Professors are concerned that the new changes will cause them to loose students who would normally have participated in their departments.

“Of course in the performance kinds of areas, music, athletics and so on, we perhaps have a greater concern than some other departments,” the Chair of the Music Department John Fletcher said.

The financial department is forming a strategy for greater cooperation between themselves and the liberal arts departments. Departments in the arts will have to work more closely with financial aid to express interest in certain students.

“If we are able to connect with the departments earlier in the recruitment cycle we can make sure that grants [are] specified for the department,” Bingham said. “We hope to add some dimension of merit recognition to the scholarship awards.”

Past merit scholarships have included expectations of participation, but the new system will have no such expectations. Since the new scholarships will not be totally governed by individual departments, financial aid will rely on department chairs to request such inclusions.

Greater cooperation will also prevent the problem with delays in scholarship awards from previous years.

“Last year our scholarship process drug out and drug out and I had such difficulty in getting people to submit paperwork and was pushing May before we made our final awards,” Maple said. “A lot of people were going with the old cliché, ‘a bird in the hand is worth two in the bush,’ and we were losing students to other campuses since they were making awards in February.”

With Fall Visit around the corner, the professors have changed their recruitment strategies.

Some even had to modify the way their visit had been set up for the past 20 years or more.

Since the new policy eliminates the one-year scholarships Maple had to notify potential students that there would be no scholarship award for the test that had traditionally been given during Fall Visit.

The theater and music department will still hold auditions if requested by students, but will be unable to give direct offerings on any form of scholarship.

These changes are causing confusion for many faculty members because of a breakdown in communication with the administration.
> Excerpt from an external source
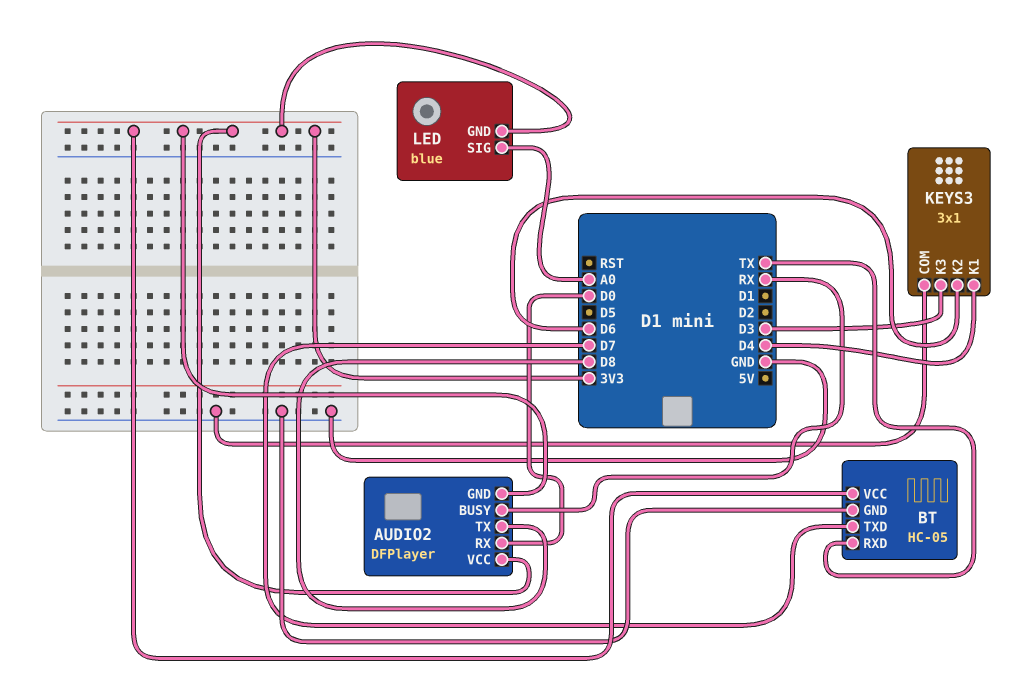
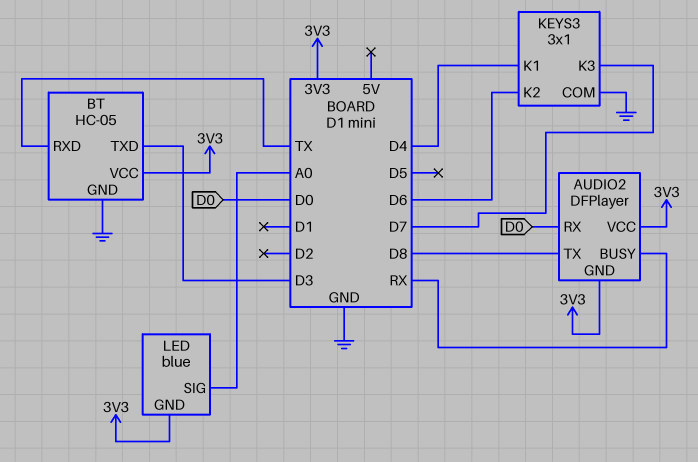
BT pin TXD: D7 -> D3
KEYS3 pin K3: D3 -> D7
Many professors did not even find out about these changes until one or two weeks ago.

“The scholarship strategy is already out there, we just haven’t known about it,” Reagan said. “I learned that the language and literature department didn’t know about it until this week. I had not known about it until the first faculty/staff meeting last week. It is news to all of us.”

However, these changes have been in place since the spring and university officials have even printed them in all the new recruitment materials.

“Faculty chairs were a part of the study with our consultants in May, and were also invited to the meeting with the consultants to share their report in August. Because the full faculty was not on campus until school started, this week [Sept. 9-15] represented the first opportunity to visit with the entire group,” Bingham said.

Despite fears among faculty about possible problems with the new system, current students can rest easy knowing that the changes will not affect their financial aid package or scholarship awards.

Only incoming students will be affected.